Lyocell is also better than cotton at keeping you warm. As long as you are not experiencing extreme temperatures, lyocell holds its own in both warm and cool climates.

When it comes to bedsheets, if you want your bed to feel like a dream, go for lyocell sheets. However, keep in mind that they need special care and are more expensive than cotton. But they don’t wrinkle, so that’s a plus! If you want a low-maintenance fabric and don’t mind wrinkles, go for cotton. Some people also like the crisp feel that cotton sheets provide.

Both cotton and lyocell are popular choices for undergarments. But lyocell wins again in this regard. It is softer, breathable, and anti-bacterial. So you can wear it all day long without feeling uncomfortable. It’ll feel like a gentle hug. Cotton, on the other hand, will lose its shape after a while and also traps perspiration.

Lyocell vs Viscose

Wood chips for rayon production

Both lyocell and viscose belong to the rayon family, but there are significant differences between them. For starters, the production of lyocell is closed-loop and has a very low environmental impact when compared to viscose. So lyocell comes out on top when it comes to sustainability.
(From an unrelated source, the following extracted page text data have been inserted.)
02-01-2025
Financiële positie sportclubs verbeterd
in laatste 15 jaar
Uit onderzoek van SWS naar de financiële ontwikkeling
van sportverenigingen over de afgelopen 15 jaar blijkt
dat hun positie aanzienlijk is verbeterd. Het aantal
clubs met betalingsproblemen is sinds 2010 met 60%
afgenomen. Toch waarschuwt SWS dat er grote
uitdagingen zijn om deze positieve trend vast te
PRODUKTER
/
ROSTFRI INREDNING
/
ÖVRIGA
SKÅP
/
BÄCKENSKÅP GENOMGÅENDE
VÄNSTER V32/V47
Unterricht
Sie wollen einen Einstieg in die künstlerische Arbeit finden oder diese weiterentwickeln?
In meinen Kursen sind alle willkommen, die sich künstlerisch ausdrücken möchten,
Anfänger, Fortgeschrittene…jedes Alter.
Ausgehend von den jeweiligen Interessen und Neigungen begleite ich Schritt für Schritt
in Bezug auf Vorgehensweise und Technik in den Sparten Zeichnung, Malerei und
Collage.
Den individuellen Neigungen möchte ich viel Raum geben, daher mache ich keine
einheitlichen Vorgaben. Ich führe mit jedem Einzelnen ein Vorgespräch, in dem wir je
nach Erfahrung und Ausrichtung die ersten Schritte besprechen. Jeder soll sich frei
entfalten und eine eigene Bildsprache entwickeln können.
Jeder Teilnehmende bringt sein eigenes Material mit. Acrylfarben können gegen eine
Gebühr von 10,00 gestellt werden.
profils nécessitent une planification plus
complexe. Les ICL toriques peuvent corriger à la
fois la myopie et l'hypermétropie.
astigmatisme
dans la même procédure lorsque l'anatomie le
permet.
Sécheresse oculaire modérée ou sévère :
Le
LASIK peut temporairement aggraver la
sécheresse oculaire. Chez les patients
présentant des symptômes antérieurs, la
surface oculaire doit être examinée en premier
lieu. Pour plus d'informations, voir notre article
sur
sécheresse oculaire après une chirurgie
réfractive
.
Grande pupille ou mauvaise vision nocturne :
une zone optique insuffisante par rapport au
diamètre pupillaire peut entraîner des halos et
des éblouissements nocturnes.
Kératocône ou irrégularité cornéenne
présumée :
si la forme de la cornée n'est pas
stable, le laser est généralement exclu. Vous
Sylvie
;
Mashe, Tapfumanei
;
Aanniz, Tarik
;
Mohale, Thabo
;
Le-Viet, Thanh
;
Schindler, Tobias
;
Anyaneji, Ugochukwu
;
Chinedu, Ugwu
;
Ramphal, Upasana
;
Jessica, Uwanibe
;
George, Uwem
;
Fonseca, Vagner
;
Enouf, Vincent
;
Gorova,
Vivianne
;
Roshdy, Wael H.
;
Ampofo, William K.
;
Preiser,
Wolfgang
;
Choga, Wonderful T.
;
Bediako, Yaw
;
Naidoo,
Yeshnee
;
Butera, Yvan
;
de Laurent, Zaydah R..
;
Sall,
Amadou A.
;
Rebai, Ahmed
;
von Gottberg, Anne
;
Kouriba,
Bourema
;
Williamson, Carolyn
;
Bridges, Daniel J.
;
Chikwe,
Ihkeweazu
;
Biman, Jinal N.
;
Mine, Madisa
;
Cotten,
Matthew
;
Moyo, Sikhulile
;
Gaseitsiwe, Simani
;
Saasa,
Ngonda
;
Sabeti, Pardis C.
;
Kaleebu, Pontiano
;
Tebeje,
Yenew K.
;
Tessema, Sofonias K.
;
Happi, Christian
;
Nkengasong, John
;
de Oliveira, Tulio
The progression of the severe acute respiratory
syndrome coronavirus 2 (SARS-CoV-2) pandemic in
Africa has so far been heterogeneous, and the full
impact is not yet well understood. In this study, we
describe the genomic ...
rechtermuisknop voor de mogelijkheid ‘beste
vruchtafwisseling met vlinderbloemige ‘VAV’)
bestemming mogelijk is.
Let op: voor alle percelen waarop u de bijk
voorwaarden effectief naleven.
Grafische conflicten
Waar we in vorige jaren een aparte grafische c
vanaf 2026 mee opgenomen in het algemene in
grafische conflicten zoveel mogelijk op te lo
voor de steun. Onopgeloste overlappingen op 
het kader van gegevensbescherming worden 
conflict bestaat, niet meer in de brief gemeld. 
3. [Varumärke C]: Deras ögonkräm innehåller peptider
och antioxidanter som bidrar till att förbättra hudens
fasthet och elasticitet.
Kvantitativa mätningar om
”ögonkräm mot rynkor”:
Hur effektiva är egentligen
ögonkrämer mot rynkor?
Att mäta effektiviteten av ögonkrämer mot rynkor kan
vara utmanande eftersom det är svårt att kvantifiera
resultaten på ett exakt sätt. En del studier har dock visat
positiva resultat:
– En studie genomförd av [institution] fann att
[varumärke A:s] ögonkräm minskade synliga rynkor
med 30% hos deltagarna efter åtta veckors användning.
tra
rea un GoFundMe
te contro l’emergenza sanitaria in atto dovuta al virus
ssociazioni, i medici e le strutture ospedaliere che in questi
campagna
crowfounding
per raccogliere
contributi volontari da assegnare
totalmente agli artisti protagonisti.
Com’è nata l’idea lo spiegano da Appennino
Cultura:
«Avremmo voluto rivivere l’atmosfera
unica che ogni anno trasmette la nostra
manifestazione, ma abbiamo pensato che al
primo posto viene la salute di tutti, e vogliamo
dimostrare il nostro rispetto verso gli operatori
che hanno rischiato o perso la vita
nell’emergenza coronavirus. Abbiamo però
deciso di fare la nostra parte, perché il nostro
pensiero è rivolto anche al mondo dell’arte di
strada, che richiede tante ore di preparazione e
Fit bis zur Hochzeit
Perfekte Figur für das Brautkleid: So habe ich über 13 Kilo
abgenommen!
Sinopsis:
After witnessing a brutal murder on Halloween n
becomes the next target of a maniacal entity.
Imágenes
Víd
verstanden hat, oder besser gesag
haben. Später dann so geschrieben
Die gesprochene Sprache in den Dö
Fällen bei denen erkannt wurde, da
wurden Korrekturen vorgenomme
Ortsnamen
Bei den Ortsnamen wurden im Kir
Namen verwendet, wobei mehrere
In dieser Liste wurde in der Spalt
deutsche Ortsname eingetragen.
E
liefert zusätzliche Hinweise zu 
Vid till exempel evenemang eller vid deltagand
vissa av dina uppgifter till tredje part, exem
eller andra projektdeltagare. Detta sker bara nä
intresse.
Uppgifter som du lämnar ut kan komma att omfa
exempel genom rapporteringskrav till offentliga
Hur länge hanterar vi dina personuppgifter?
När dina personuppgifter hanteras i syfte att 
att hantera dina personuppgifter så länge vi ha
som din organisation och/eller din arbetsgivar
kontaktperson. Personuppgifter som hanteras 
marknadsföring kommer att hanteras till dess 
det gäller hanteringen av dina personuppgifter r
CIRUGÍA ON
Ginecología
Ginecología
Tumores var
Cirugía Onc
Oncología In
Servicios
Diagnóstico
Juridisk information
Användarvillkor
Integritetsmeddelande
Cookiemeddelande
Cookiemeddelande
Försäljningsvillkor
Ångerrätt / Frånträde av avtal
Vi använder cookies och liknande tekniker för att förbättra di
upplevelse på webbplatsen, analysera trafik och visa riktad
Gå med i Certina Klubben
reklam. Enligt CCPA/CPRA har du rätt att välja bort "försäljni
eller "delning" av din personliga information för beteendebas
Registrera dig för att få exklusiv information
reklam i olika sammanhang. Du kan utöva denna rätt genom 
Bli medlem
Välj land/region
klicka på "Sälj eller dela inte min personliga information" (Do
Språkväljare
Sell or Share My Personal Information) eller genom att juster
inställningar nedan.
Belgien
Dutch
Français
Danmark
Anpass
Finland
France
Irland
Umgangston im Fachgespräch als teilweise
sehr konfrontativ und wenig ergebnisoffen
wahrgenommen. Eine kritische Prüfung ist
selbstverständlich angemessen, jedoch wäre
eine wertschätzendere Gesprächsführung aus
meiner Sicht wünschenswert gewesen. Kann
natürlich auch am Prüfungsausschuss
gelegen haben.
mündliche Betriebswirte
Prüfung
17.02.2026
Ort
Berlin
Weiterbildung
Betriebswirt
When we talk about the properties, lyocell has a higher absorption rate, drapes better, and doesn’t wrinkle. Both of these fabrics require some level of maintenance. Viscose has a delicate texture but is not as soft as lyocell.

Pick lyocell:

  • To stay cool in warmer climates
  • When you need extra softness in your life
  • If easier maintenance is important to you

Pick viscose:

  • When you’re on a budget

Lyocell vs Polyester

PET water bottles - polyester

The stark difference between these two fabrics is that lyocell is semi-synthetic (and a lot more sustainable), while polyester is completely synthetic. Both of them are used to make activewear and other clothes in general. Both fabrics are strong, durable, moisture-wicking, and don’t wrinkle or shrink. But polyester is not breathable and doesn’t absorb sweat. So lyocell is a better choice for everyday garments in summer.

When it comes to choosing clothes for heavy workouts, or extreme weather conditions, polyester is a better choice because it is better at insulation, durable, and won’t have you covered in sweat. Don’t forget to shop for recycled polyester! On the other hand, lyocell might be a better choice for lighter workouts, such as yoga.

Lyocell vs Silk

Silk cocoons for fibers

Both lyocell and silk feel divine against our skin and are considered luxury fabrics. But lyocell is often touted as a more eco-friendly version of silk. Both lyocell and silk fibers are strong and durable, but silk has the tendency to deteriorate over time and can snag or tear easily.

Silk tends to trap heat, causing your body to overheat and sweat a lot. Lyocell, on the other hand, is very breathable. So lyocell is better for summers, while silk may be better for winters. Lyocell is also hypoallergenic, and is great for pillowcases!

Finally, lyocell is more sustainable than natural silk. Silk is NOT a vegan product, so always try to look for peace silk.